Now we run 100 mds followed by a geometry optimization.

outdict = adjust.run()

A dictionairy containing all the information is returned and can be printed the following way:

msg = "\n=======================FINGERPRINT================================\n"
msg += '\nMaximal fingerprint distance between the same local minima:\n' + str(fp_max)
msg += '\n Mean fingerprint distance between the same local minima:\n' + str(fp_mean)
msg += '\n Standard deviaton of the fingerprint distances:\n' + str(fp_std)
msg += '\n Suggested minimum threshold (mean + 3 * std):\n' + str(fp_mean + 3 * fp_std)
msg += "\n==================================================================\n"
print(msg)

e_max = outdict['energy']['max']
e_mean = outdict['energy']['mean']
e_std = outdict['energy']['std']
msg = "\n=========================ENERGIES=================================\n"
msg += '\nMaximal difference between the same local minima:\n' + str(e_max)
msg += '\n Mean energy difference between the same local minima:\n' + str(e_mean)
msg += '\n Standard deviaton of the energy differences:\n' + str(e_std)
msg += '\n Suggested energy threshold (mean + 3 * std):\n' + str(e_mean + 3 * e_std)
msg += "\n==================================================================\n"
print(msg)

Note

Be aware that it is very important to use the same parameters for the calculation of the energy and force, the OMFP and the local geometry optimization in the Minima Hopping method.

Exercise 2: Starting Minimahopping

The aim of this tutorial is to start the minima hopping algorithm with the given default settings. If you want to use different parameters you can find a detailed description of them here First all the required classes are imported:

from ase.lattice.cubic import FaceCenteredCubic
from ase.calculators.kim.kim import KIM
from minimahopping.minhop import Minimahopping

Now we create a structure and set up a calculator. As in exercise 1 we create the structure of a 4 atoms Silicon crystal and we set up the corresponding calculator:

initial_configuration = FaceCenteredCubic(symbol='Si', latticeconstant=5.25, size=(1,1,1))
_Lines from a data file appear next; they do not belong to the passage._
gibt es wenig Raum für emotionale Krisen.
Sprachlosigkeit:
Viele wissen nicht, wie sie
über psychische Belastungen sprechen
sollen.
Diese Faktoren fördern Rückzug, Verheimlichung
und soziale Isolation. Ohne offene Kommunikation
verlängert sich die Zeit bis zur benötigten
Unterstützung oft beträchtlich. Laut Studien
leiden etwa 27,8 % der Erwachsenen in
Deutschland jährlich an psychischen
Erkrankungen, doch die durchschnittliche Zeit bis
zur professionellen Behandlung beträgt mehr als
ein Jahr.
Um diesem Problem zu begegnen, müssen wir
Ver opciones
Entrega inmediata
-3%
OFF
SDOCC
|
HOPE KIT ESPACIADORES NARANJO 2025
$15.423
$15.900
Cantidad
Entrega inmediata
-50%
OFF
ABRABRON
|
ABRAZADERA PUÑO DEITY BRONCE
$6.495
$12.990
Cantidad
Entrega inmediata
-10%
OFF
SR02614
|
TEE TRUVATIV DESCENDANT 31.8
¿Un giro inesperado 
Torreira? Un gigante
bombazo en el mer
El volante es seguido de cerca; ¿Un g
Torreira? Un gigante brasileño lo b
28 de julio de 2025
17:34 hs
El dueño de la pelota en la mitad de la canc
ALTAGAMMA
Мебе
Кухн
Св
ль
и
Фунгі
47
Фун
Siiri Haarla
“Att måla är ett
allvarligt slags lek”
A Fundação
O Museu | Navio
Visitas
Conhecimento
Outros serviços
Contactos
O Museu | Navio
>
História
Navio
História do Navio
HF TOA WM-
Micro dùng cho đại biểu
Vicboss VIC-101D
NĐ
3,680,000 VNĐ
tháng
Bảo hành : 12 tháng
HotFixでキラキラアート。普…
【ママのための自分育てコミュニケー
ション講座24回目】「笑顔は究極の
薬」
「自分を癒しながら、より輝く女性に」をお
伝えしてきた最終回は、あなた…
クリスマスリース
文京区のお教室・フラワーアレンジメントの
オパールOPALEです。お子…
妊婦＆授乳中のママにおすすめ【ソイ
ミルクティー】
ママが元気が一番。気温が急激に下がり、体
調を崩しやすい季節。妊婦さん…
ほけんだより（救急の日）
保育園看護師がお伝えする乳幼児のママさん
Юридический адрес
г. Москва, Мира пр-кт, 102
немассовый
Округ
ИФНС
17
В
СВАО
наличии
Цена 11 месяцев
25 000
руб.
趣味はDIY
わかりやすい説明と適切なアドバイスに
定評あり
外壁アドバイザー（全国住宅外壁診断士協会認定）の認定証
In a next step we set up the openKim calculator

calculator = KIM("SW_StillingerWeber_1985_Si__MO_405512056662_005")
initial_configuration.calc = calculator

Now we can set up the minima hopping class and run it:

with Minimahopping(initial_configuration,
                   verbose_output=True,
                   T0=2000,
                   dt0=0.1,
                   use_MPI=False) as mh:
    mh(totalsteps=50)

The minima hopping algorithm cycles now through 50 escape loops.

Note

If a second calculator is desired this can easily be done by setting up a second md calculator and give it as an argument to the `MinimaHopping` class.

calculator = SOME_ASE_CALCULATOR
md_calculator = SOME_OTHER_ASE_CALCULATOR

with Minimahopping(initial_configuration,
                   md_calculator = md_calculator
                   verbose_output=True,
                   T0=2000,
                   dt0=0.1,
                   use_MPI=False) as mh:

mh(totalsteps=50)

Caution

Be aware that in case you want to examine periodic systems your calculator needs the stress property included so that variable cell shape md and geometry optimization is possible.